2.3.2 Manajemen Rantai Pasok Perusahaan industri terutama yang bergerak di bidang pangan, tentunya memiliki proses bisnis yang dijalankan oleh perusahaan. Manajemen operasi salah satu kedalam proses bisnis yang dilakukan oleh perusahaan.
Menurut
Heizer & Render, 2011 manajemen operasi adalah segala aktivitas yang berhubungan dengan penciptaan barang atau jasa melalui transformasi input menjadi output, dalam transformasi ini ada suatu nilai yang ditambahkan pada produk sehingga membuat produk menjadi diinginkan. Menurut William J. S. Manajemen operasi adalah sistem manajemen atau serangkaian proses pembuatan produk atau penyediaan jasa.
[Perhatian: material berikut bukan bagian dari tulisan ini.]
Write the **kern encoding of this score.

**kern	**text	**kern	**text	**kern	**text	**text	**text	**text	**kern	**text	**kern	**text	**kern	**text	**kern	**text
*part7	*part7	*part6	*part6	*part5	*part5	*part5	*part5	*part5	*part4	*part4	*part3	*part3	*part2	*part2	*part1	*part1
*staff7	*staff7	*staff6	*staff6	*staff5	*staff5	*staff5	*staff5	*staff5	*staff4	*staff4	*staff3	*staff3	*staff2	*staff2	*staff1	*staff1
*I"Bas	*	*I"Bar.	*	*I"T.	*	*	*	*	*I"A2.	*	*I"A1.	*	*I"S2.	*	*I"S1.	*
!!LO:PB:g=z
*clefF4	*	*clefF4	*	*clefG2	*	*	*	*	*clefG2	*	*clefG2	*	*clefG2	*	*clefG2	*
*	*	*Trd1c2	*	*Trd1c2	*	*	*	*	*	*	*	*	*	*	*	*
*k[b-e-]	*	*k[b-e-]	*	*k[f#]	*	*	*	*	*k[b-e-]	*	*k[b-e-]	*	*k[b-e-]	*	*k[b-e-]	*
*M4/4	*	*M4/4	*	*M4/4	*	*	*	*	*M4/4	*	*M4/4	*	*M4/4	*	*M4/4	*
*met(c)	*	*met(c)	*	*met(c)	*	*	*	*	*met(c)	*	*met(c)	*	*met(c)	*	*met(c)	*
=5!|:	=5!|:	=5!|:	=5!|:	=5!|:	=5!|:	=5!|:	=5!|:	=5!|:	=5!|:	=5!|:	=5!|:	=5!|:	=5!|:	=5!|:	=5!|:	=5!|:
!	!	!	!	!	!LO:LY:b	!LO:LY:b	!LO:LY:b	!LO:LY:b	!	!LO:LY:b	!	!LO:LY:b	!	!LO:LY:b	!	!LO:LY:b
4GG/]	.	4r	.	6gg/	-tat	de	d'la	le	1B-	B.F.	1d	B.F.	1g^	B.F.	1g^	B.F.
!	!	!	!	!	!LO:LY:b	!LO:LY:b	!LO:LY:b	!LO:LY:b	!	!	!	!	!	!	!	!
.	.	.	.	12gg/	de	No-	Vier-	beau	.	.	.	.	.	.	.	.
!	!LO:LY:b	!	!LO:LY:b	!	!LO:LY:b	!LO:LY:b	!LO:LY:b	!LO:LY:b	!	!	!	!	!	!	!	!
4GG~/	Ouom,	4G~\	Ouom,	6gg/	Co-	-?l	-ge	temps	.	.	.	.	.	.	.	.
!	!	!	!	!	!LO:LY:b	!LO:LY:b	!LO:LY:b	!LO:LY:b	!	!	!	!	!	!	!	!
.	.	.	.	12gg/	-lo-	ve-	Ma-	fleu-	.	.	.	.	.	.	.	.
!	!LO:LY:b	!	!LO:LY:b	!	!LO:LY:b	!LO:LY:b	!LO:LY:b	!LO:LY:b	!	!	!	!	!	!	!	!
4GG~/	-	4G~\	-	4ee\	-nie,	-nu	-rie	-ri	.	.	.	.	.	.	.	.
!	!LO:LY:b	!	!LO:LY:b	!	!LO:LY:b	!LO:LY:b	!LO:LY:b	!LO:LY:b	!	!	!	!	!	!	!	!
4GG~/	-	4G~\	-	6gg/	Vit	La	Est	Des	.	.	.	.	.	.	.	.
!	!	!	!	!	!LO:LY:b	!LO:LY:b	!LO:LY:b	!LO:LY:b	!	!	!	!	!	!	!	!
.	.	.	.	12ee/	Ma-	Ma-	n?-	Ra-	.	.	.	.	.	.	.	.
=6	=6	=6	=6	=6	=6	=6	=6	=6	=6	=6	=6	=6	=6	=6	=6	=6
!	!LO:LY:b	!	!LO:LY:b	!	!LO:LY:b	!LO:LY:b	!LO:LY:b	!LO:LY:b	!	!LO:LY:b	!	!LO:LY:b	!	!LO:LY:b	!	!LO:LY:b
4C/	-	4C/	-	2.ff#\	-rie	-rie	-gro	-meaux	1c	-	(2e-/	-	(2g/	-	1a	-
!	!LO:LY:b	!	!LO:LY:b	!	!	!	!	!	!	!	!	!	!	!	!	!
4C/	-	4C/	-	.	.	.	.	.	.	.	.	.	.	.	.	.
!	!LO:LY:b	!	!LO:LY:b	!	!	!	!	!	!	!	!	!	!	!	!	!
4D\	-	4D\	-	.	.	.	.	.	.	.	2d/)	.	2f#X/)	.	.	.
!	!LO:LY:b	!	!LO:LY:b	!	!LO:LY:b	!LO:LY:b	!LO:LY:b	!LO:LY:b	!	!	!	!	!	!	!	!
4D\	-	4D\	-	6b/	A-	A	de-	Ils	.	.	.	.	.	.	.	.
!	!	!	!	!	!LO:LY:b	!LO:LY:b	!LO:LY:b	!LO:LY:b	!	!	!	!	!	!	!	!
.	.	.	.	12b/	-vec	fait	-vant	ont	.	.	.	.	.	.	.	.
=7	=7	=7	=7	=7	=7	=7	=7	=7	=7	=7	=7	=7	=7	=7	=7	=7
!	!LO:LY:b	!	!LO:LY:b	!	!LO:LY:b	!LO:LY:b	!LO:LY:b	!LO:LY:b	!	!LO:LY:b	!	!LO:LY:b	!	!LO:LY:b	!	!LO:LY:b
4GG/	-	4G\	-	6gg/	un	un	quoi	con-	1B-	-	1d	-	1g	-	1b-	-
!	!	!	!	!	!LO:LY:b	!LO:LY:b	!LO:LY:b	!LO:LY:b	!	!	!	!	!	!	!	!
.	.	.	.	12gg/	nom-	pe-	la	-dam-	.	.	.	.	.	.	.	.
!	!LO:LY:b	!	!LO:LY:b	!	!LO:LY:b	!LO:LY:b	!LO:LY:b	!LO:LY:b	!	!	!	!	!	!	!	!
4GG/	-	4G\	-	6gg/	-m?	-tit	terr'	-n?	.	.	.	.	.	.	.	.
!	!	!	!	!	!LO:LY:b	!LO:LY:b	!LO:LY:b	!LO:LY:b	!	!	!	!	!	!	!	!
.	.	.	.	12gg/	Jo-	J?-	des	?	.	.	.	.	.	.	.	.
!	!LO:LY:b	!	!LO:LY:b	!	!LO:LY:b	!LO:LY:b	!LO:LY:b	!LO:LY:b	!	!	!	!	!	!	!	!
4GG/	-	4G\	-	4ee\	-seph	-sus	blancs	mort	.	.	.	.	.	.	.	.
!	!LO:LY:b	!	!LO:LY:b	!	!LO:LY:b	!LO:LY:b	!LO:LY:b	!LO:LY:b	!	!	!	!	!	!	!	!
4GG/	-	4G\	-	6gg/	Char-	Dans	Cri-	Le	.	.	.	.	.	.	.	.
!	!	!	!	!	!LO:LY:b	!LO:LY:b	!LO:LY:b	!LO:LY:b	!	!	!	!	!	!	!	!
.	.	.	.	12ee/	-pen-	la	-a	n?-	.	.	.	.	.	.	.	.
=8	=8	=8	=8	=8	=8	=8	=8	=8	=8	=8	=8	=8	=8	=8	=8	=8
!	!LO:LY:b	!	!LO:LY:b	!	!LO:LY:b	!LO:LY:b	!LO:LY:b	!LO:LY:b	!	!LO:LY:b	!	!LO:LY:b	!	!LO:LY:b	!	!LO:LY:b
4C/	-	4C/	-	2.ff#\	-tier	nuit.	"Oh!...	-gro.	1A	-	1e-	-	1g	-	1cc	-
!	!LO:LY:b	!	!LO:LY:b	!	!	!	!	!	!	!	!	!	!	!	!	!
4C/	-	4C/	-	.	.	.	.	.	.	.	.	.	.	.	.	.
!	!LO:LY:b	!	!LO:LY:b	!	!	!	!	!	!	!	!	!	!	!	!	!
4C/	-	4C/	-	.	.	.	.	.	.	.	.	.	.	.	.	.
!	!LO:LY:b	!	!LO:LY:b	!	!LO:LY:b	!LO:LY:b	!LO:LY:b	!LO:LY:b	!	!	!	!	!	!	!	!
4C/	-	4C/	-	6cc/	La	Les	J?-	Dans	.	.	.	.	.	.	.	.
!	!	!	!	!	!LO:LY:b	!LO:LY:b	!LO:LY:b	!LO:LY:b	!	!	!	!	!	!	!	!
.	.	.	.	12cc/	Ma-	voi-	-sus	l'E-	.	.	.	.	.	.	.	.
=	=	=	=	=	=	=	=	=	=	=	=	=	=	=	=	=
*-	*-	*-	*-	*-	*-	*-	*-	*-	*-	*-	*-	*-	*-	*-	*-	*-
Perusahaan terus menerusbelajar dan menginovasi diri untuk mencapai keuntungan di masa yang akan datang. Menurut Simchi-Levi et al. (2000), supply chain management adalah serangkaian pendekatan yang digunakan untuk mengintegrasikan pemasok, produsen, gudang dan toko sehingga barang yang akan di produksi dan didistribusikan ada pada jumlah dan waktu yang tepat untuk meminimalisasikan nbiaya ketika memuaskan pelanggan. Hal ini dilakukan untuk meninimalisasi biaya produksi serta pemenuhan kebutuhan. Hal-hal yang perlu diperhatikn dalam manajemen rantai pasok pangan ini adalah cara operasional yang benar, Good Manufacturing Practice (GMP) atau Cara Produksi yang Baik, merupakan prosedur keamanan pangan yang pertama sekali diterapkan, dengan fokus pada standarisasi proses pabrikasi yang memenuhi kriteria keamanan pangan (Personil, Peralatan Kerja, Proses Produksi dan Lingkungan Pabrik). Seiring dengan perkembangan rantai pasok pangan, persaingan serta persyaratan kosumen,
maka prosedur
pencegahan ini
diberlakukan pada setiap tahapan rantai pasok (Gambar 4), yaitu antara lain:
- GAP (Good Agriculture Practices): yaitu prosedur yang bertujuan untuk mencegah proses pencemaran selama masa budi daya atau panen/menangkap ikan/seafood. - GHP (Good Handling Practices): yaitu prosedur yang bertujuan untuk mencegah proses pencemaran yang dapat ditimbulkan dari kesalahan dalam proses penanganan, pengangkutan dan penyusunan selama proses perpindahan, baik dari dan kedalam kendaraan, dari dan kedalam gudang. - GDP (Good Distribution Practices): yaitu prosedur yang bertujuan untuk mencegah proses pencemaran dari ketidaksesuaian proses penyaluran produk menurut kategori produk pangan dan persyaratan produk termasuk saluran pemasaran (distribution channel) dan rantai dingin (Cold Chain). - GWP (Good Warehouse Practices): yaitu prosedur yang bertujuan untuk mencegah proses pencemaran yang dapat ditimbulkan dari kesalahan dalam proses penyimpangan di dalam gudang, seperti batas jumlah tumpukan, penyimpanan yang bersamaan dengan bahan kimia dan bahan berbahaya, suhu ruangan, dan lain sebagainya. - GRP (Good Retail Practices): yaitu prosedur yang bertujuan untuk mencegah proses pencemaran yang dapat ditimbulkan dari kesalahan dalam tata cara penyusunan dan penyajian produk di retail (toko). Prosedur ini adalah pengembangan dari prosedur GWP. - GLP (Good Laboratory Practices): yaitu prosedur yang bertujuan untuk mencegah terjadinya kesalahan analisa dalam proses pemeriksaan produk di laboratorium. Manajemen rantai pasok termasuk kedalam keputusan penting manajemen operasi, adalah suatu jaringan dari aktivitas-aktivitas yang terkait
tentang pengadaan, pembuatan produk, hingga pengiriman produk ke konsumen, tujuan dari manajemen rantai pasok ini sendiri adalah untuk memaksimalkan keuntungan dari perusahaan. Ruanglingkup dari manamen rantai pasok ini sediri adalah production, inventory, transportasion, dan information. Rantai pasok terdiri dari beberapa mata rantai yaitu supplier, manufactures, distributors, retailers dan customers. Adapun 5 atribut yang mempengaruhi kinerja rantai pasok, yaitu supply cain reability, supply chain responsiveness, supply chain cost dan supply chain asset management.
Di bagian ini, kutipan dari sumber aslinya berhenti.